Side chain thiol-functionalized poly(ethylene glycol) by post-polymerization modification of hydroxyl groups: synthesis, crosslinking and inkjet printing

Abstract

Polymers with a poly(ethylene glycol) backbone and mercaptomethyl side chains were synthesized by post-polymerization modification of hydroxymethyl side chains in three steps. As the starting point of the synthetic route, linear copolymers of ethylene oxide and glycidol with molar contents of glycidol repeating units of approximately 20, 40, 60, 80 and 100% were used.
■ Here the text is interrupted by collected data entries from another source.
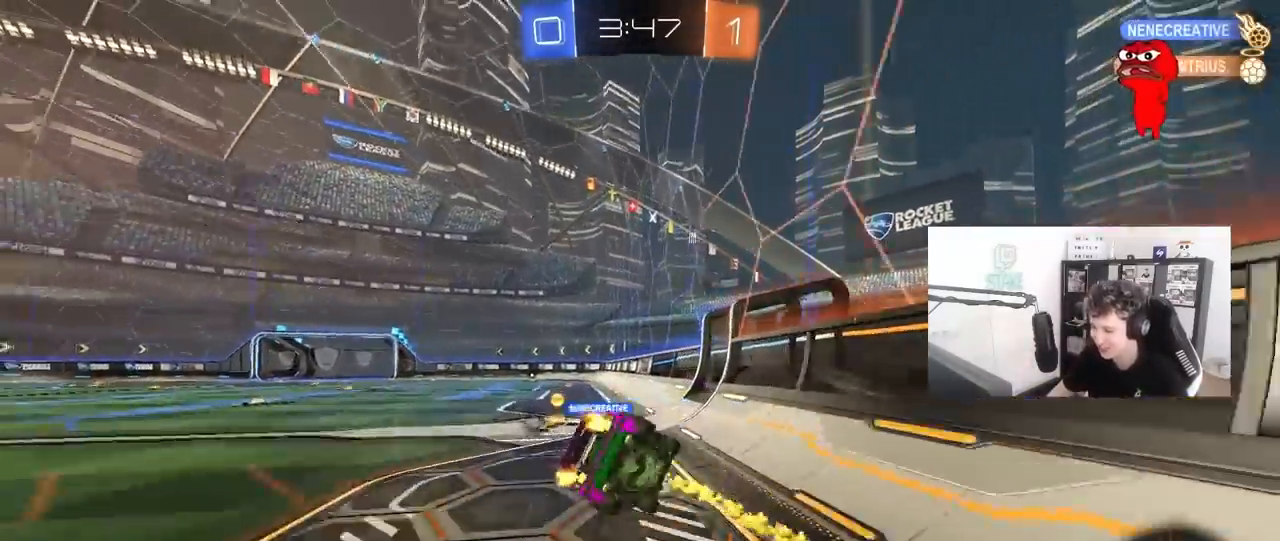
{"keys": ["a", "s", "shift"], "mouse": [], "mouse_move": "still", "events": [[50, "space", "down"], [100, "mouse_right", "up"], [233, "space", "up"], [283, "s", "up"], [367, "s", "down"]]}
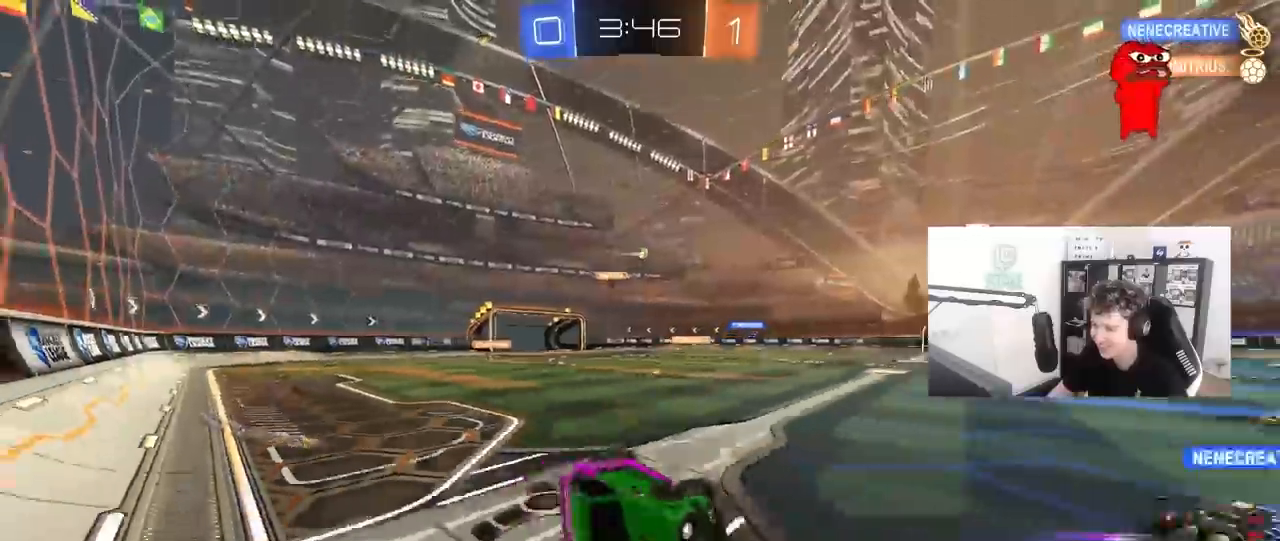
{"keys": ["a", "w"], "mouse": ["left"], "mouse_move": "still", "events": [[67, "shift", "up"], [100, "s", "up"], [150, "a", "up"], [200, "space", "down"], [350, "space", "up"], [350, "w", "down"], [400, "a", "down"], [483, "mouse_left", "down"]]}
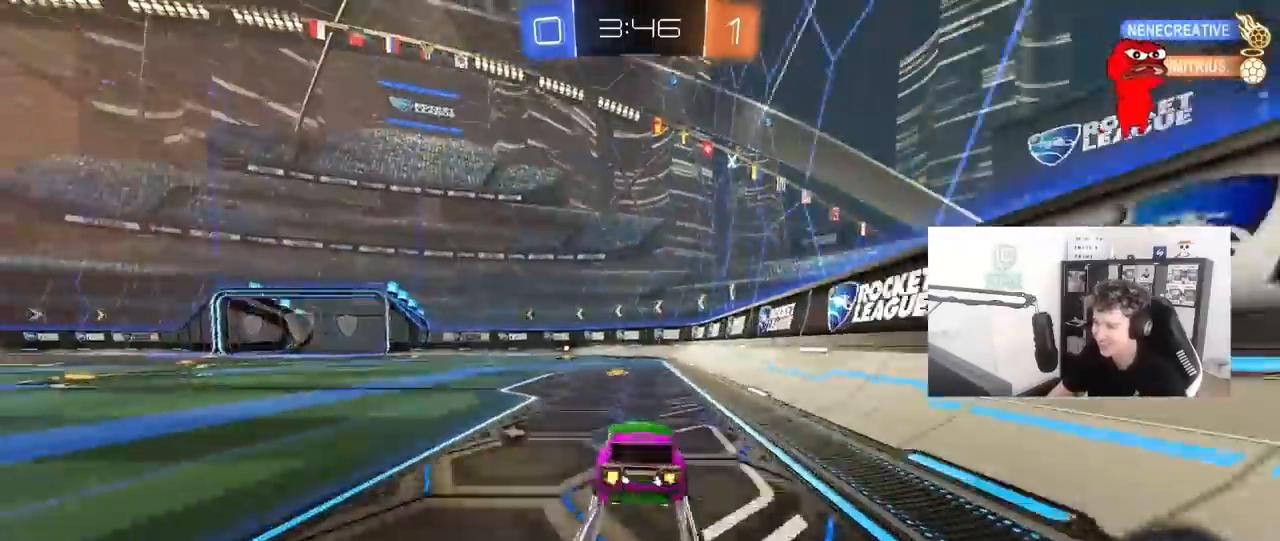
{"keys": ["w"], "mouse": ["left"], "mouse_move": "right", "events": [[33, "a", "up"], [267, "a", "down"], [417, "a", "up"]]}
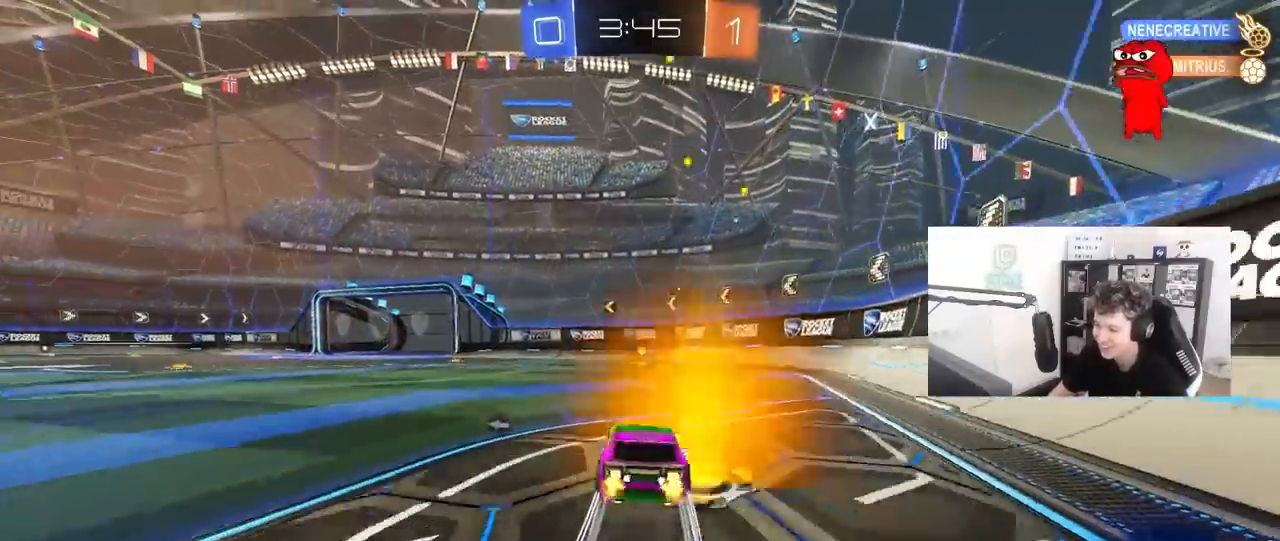
{"keys": ["a", "shift", "w"], "mouse": ["left"], "mouse_move": "still", "events": [[100, "d", "down"], [133, "mouse_left", "up"], [183, "d", "up"], [183, "space", "down"], [283, "mouse_left", "down"], [367, "a", "down"], [367, "space", "up"], [417, "shift", "down"]]}
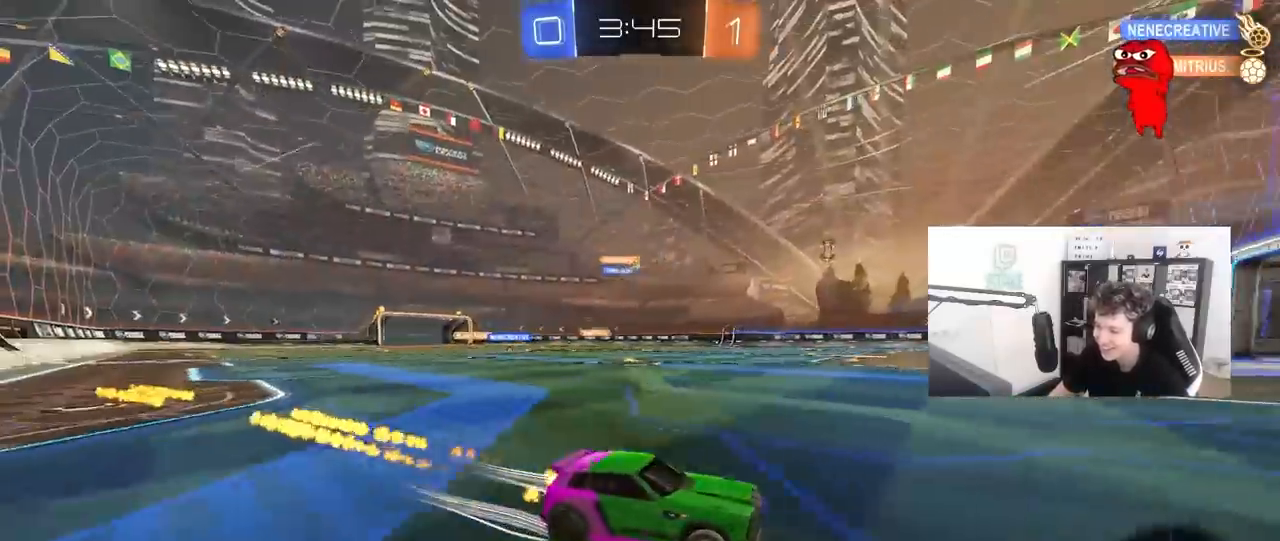
{"keys": ["a", "w"], "mouse": [], "mouse_move": "still", "events": [[17, "shift", "up"], [483, "mouse_left", "up"]]}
The polymer-bound hydroxyl groups were converted to thiol groups in three steps, comprising tosylation, introduction of a triphenylmethyl protected thiol and thiol deprotection by acid treatment. The degree of thiol-functionalization was controlled by the degree of functionalization of the starting material. The degree of conversion of hydroxyl groups to thiol groups determined by ¹H NMR spectroscopy was quantitative for copolymers with approximately 20 and 40% glycidol repeating units and 92, 81 and 87% for copolymers with approximately 60, 80 and 100% glycidol repeating units, respectively. Exemplarily, poly(glycidylthiol) obtained by conversion of poly(glycidol) was crosslinked with poly(ethylene glycol) diacrylate (PEG-DA) to yield hydrogels which supported adhesion and proliferation of human fibroblasts 48 h after cell seeding. Spatially defined and surface attached gel structures were fabricated by subsequent inkjet printing of poly(glycidylthiol) and PEG-DA solutions onto acrylated glass slides.